▶ _Task item 1_
Could you edit the chart records below by replacing "slice" with "segment" and leaving everything else unchanged? Omit the pictures from your answer.

▶ _Text section_

╭──

A subset of the machine learning methods is the Neural Network, which is furthermore classified as a deep learning method. Both are subcategories of artificial intelligence. As the name machine learning indicates, the method can be trained by running through pre-tests. Once learned, the machine can generalize and then apply this knowledge to new data. The main difference between deep learning and machine learning consists in the way information are processed: Machine Learning needs structured Data, whereas the Neural Network can process huge datasets, which are partly non-structured - e.g. can transform pictures into numeric data. The more data that is transferred, the more accurate the result will be.

Especially the artificial Neural Network (ANN) are interesting for multiple Applications using e.g. face-/voice recognition.

Here is an example:

A human brain recognizes a person although their appearance is changing constantly, even if it sees only a small part of the face, like the eyes. A situation, which we had in the last two years a lot. A machine on the other hand usually needs the exact same information (photo). With the Neural Network we can train a machine to recognize a person in different movements and appearances, just as the human brain does.

╰──

▶ _Task item 2_
Would you write out the passage on neural networks between "A subset of" and "using e.g. face-/voice recognition.", inclusive?

▶ _Records provided_
╭──

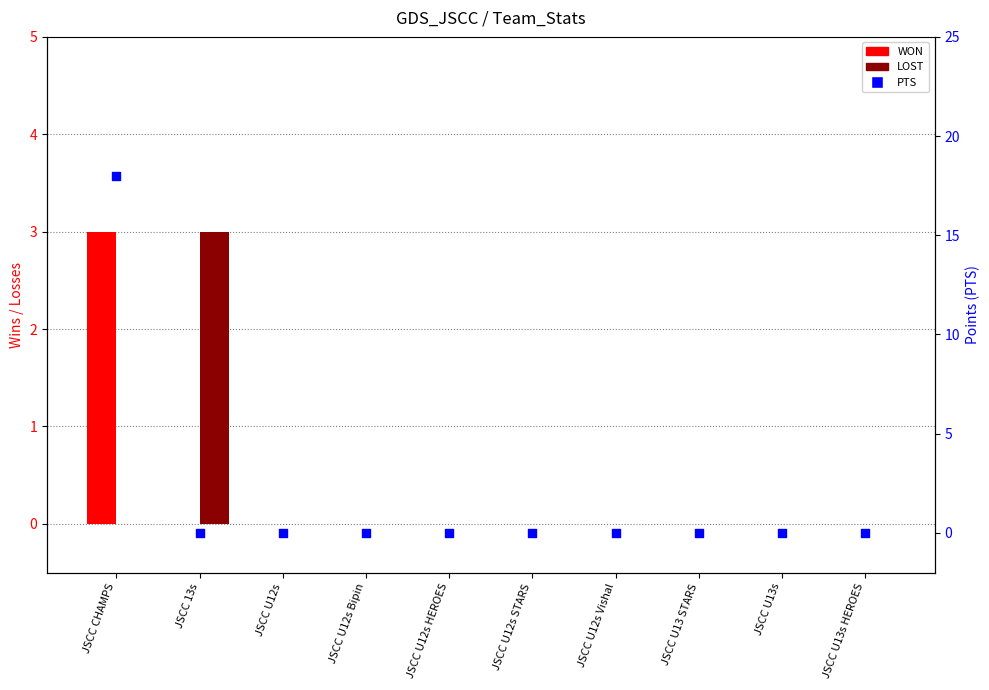

Which series has the largest total across all categories?

PTS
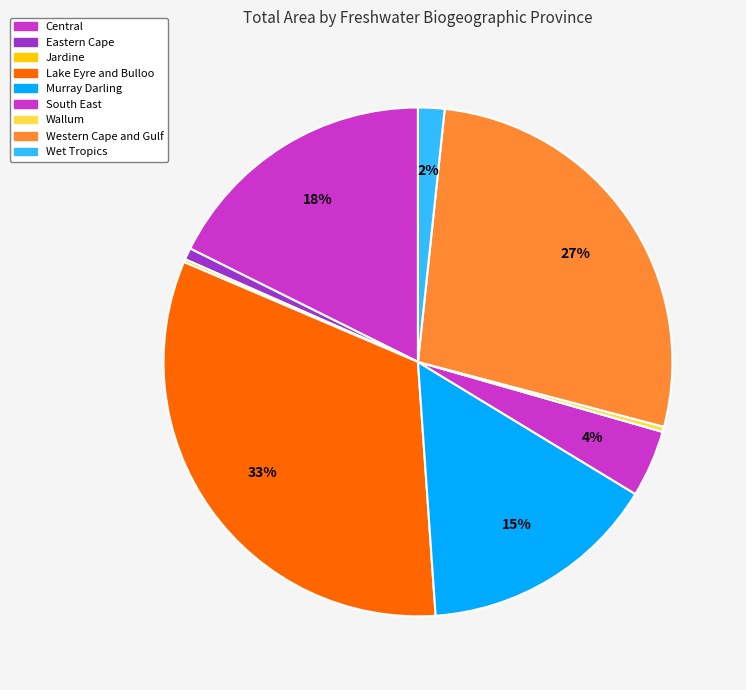

Does Murray Darling represent more than half of the total?

No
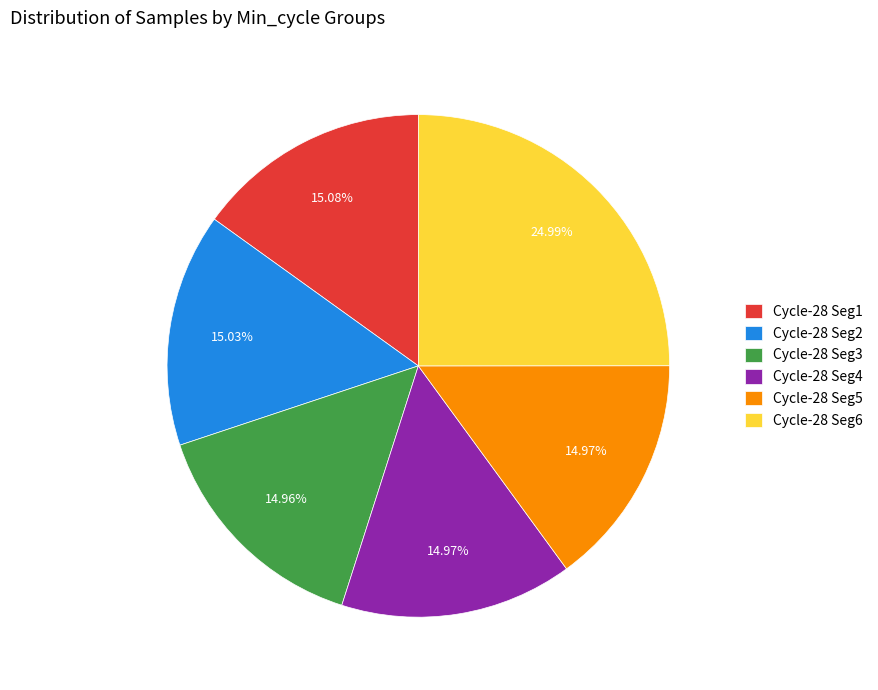

Is there a majority slice in this chart?

No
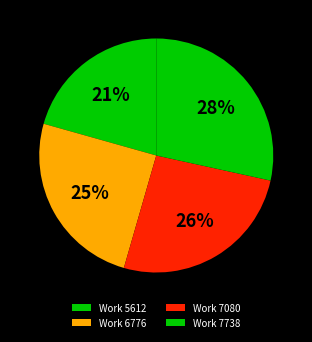

The Work 5612 slice represents 21% of the pie. True or false?

True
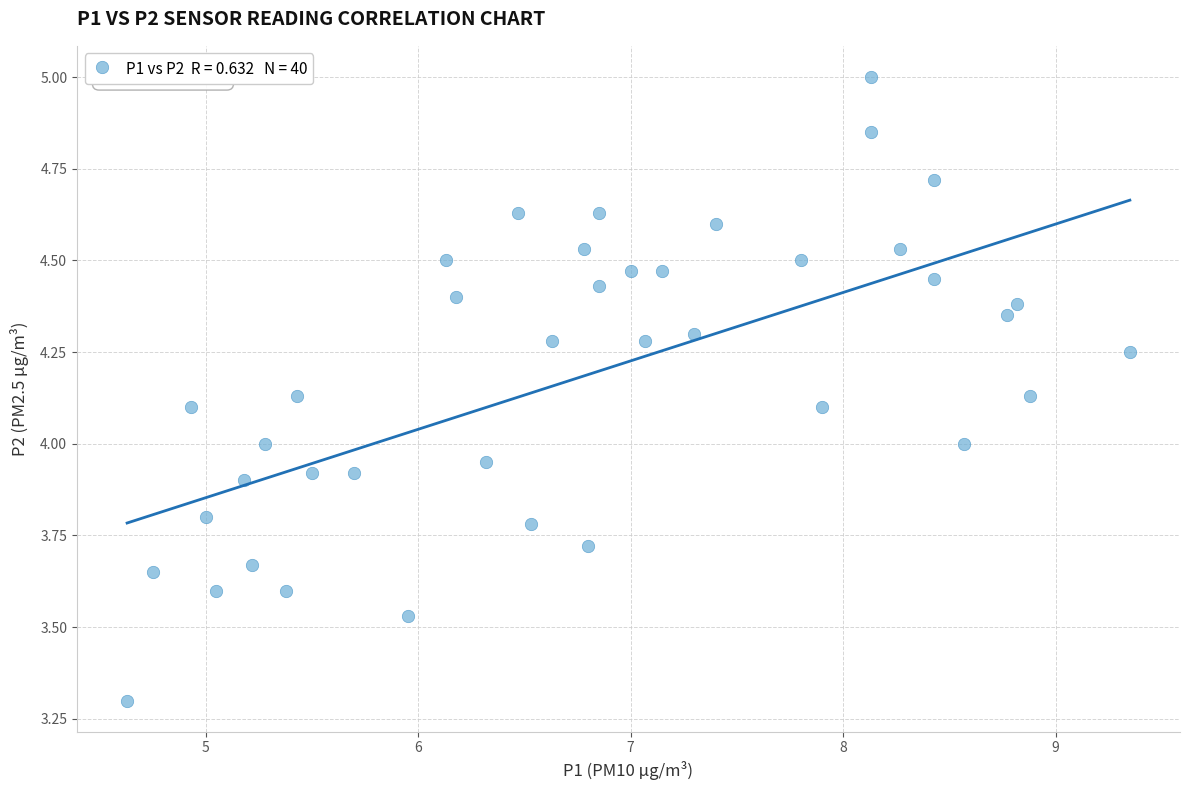

What is the range of Y values (max minus min)?

1.7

╰──

▶ _Answer area 1_
Which series has the largest total across all categories?

PTS

Does Murray Darling represent more than half of the total?

No

Is there a majority segment in this chart?

No

The Work 5612 segment represents 21% of the pie. True or false?

True

What is the range of Y values (max minus min)?

1.7

▶ _Answer area 2_
A subset of the machine learning methods is the Neural Network, which is furthermore classified as a deep learning method. Both are subcategories of artificial intelligence. As the name machine learning indicates, the method can be trained by running through pre-tests. Once learned, the machine can generalize and then apply this knowledge to new data. The main difference between deep learning and machine learning consists in the way information are processed: Machine Learning needs structured Data, whereas the Neural Network can process huge datasets, which are partly non-structured - e.g. can transform pictures into numeric data. The more data that is transferred, the more accurate the result will be.

Especially the artificial Neural Network (ANN) are interesting for multiple Applications using e.g. face-/voice recognition.